Thread: algebraically find arcsine?

hi, this might be a simple problem but I can not figure it out and my textbook does not describe how to algebraically find arcsine or any arc function.

its says arcsin(-1/2) = sin(-pi/6) the angle whose sine is -1/2.

but it does not describe how to algebraically go from arcsin to sin(-pi/6)

can someone show how to do this? i dont want to use the calculator!@#

thanks

Originally Posted by skoker

hi, this might be a simple problem but I can not figure it out and my textbook does not describe how to algebraically find arcsine or any arc function.

its says arcsin(-1/2) = sin(-pi/6) the angle whose sine is -1/2.

but it does not describe how to algebraically go from arcsin to sin(-pi/6)

can someone show how to do this? i dont want to use the calculator!@#

thanks

arcsin(-1/2) = -pi/6, not arcsin(-1/2) = sin(-pi/6).
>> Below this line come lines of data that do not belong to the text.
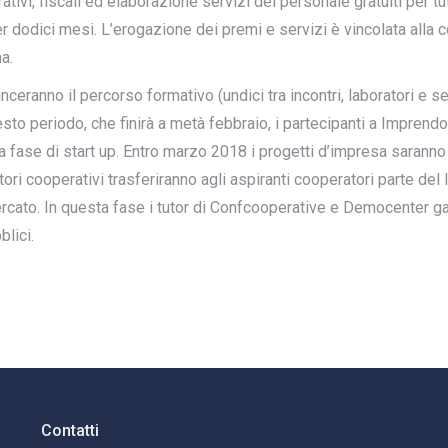
ivi, fiscali ed elaborazione servizi del personale gratuiti per t
odici mesi. L’erogazione dei premi e servizi è vincolata alla cos
a.
nceranno il percorso formativo (undici tra incontri, laboratori 
sto periodo, che finirà a metà febbraio, i partecipanti a Imprend
la fase di start up. Entro marzo 2018 i progetti d’impresa saranno
i cooperativi trasferiranno agli aspiranti cooperatori parte del lo
cato. In questa fase i tutor di Confcooperative e Democenter gar
lici.
Contatti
You are expected to know sin and cos of 'special angles' in the first quadrant and then, using thses angles as 'reference angles' and using the symmetry of the unit circle, to be able to calculate the sin and cos of 'special angles' in the other quadrants.

In this case, you are expected to know that sin(pi/6) = 1/2.

thanks!

is this the general way to find these exact angles? just remember all the angles. seems a bit shabby.

Some students don't understand the meaning of inverse trigonometrical functions, i.e: Arcsin(x)...

Like to the function f(x)=x^2 has an inverse function which is g(x)=sqrt(x)... so to the function S(x)=sin(x) has it inverse function,which is a(x)=arcsin(x).

(Of course not to all function has inverse function, but I leave it...)

Originally Posted by skoker

thanks!

is this the general way to find these exact angles? just remember all the angles. seems a bit shabby.

There is a recent thread in this subforum that answers this question. Personally, I suggest you memorise them.

ok, I will look for the thread thanks guys.